Ethical compromise
The Oxford Dictionary defines compromise as the settlement of certain differences by mutual agreement that can be reached by adjusting the conflicting or opposing claims, principles, or by modifying demands.
Therefore, to compromise means to come to a certain deal in a a problematic situation between several parties by giving up some of their demands in favor of another party.

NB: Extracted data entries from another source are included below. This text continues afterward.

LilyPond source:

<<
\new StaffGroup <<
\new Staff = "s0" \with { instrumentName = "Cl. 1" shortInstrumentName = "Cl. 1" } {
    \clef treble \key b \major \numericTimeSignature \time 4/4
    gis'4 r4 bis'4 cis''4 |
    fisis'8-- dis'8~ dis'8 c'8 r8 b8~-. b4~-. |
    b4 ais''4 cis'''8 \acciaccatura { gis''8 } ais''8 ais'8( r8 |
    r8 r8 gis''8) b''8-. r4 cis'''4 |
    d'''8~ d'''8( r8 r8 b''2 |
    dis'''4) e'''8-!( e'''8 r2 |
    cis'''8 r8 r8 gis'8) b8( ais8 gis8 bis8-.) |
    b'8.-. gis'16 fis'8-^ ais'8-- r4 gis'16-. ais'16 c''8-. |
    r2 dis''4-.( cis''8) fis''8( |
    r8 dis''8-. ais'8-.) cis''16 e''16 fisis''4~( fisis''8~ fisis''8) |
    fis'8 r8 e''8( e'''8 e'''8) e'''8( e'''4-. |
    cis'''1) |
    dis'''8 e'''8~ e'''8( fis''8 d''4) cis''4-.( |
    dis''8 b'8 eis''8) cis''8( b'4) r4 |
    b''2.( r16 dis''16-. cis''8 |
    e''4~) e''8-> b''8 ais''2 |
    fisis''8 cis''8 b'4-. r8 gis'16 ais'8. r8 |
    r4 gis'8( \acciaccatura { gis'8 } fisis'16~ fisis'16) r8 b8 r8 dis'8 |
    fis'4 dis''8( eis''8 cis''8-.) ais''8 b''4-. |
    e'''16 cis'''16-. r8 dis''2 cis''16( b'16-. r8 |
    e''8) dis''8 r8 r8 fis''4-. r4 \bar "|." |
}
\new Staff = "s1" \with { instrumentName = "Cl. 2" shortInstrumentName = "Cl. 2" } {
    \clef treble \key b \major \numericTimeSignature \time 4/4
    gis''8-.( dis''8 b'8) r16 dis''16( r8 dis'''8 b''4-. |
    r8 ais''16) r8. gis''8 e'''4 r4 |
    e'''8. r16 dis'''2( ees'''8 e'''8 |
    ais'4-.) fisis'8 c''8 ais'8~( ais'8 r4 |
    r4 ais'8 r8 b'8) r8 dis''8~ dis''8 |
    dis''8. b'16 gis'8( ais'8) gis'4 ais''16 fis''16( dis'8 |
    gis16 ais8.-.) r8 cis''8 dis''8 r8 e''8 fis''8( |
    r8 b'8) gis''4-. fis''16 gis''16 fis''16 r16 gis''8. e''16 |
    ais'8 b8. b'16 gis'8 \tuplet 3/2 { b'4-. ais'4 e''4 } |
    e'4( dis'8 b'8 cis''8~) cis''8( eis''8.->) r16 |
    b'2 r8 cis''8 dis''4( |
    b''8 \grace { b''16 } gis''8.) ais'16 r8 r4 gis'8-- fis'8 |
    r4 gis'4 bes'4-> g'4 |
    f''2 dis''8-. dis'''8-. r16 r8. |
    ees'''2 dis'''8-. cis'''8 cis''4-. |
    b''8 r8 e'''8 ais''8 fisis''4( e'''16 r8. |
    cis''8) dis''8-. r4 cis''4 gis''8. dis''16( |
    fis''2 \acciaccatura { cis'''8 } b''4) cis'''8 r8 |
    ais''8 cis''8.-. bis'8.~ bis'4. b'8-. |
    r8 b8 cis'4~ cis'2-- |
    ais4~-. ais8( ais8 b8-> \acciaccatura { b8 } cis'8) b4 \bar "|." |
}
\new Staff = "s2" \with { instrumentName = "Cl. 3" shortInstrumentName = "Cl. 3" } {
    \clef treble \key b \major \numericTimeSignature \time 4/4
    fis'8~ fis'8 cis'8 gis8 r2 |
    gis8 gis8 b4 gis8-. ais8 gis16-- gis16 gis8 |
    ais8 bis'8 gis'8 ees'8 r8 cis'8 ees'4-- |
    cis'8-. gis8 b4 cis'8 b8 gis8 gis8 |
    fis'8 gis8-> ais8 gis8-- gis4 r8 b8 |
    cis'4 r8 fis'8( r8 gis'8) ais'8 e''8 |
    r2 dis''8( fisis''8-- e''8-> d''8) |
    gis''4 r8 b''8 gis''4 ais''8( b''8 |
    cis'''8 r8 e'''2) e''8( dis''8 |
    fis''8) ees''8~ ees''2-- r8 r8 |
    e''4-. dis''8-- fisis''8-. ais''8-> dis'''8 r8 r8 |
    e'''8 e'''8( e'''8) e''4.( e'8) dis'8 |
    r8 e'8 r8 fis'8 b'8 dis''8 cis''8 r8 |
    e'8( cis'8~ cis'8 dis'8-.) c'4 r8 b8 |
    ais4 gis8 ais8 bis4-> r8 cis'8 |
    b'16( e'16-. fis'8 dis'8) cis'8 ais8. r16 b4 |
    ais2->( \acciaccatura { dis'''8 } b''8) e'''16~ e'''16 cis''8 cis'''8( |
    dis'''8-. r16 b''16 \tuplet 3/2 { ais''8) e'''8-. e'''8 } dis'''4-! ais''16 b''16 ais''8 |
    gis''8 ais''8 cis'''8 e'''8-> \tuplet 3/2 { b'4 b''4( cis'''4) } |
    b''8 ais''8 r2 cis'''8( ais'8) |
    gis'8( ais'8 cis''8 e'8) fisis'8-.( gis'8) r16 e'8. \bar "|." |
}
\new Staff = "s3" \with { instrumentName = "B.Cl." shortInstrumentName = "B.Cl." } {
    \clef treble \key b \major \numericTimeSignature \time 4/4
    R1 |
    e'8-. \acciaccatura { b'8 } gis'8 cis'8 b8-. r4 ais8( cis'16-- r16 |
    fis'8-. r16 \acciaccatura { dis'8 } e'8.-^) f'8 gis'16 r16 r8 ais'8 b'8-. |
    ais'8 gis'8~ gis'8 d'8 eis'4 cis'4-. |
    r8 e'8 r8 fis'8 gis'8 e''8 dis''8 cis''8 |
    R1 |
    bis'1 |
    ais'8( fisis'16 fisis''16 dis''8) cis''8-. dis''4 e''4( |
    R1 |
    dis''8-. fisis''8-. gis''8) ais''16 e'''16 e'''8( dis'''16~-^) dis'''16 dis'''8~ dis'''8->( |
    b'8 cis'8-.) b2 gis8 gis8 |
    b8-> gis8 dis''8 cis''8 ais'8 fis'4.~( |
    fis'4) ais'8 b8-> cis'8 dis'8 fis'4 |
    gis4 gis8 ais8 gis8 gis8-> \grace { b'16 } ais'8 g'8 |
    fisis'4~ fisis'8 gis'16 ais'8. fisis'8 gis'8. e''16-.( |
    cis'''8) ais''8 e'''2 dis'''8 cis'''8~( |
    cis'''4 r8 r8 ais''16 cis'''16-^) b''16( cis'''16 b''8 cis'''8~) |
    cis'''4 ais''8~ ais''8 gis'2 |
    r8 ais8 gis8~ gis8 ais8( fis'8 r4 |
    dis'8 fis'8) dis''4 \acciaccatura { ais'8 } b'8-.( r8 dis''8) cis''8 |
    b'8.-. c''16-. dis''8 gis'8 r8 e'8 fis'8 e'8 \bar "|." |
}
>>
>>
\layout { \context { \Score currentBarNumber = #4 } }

The cornerstone of any argument is communication, only through which a mutual acceptance of terms can be reached, even if it involves any deviations from original goals or desires, whereas ethical compromise means that you can deal with the situation you have done wrong in.
The presented video program tells us all about the ethical compromise created during the recession of 2008, and the situation those responsible bankers found themselves in, but with the only exception: bankers were completely unable to handle the aftermath situation, nor were they held fully responsible for secret fraud actions they had been practicing for over a decade before the judgment day arrived. What is even more frustrating is that such situation could have been easily avoided, as government authorities had been trying to reach out to those masterminds before everything went completely wrong, but simple greed has made the case. It was a wish to make bank investments safer that helped to create a mechanism of selling/purchasing security swaps, but it was the greed that turned this mechanism into a self-sustained monster, which, ones freed, got out of control, and could not be stopped. This whole case of a mortgage bubble that blew in 2008 is an example of an ethical compromise but without the needed compromised to be reached, and without the ability to handle the aftermath.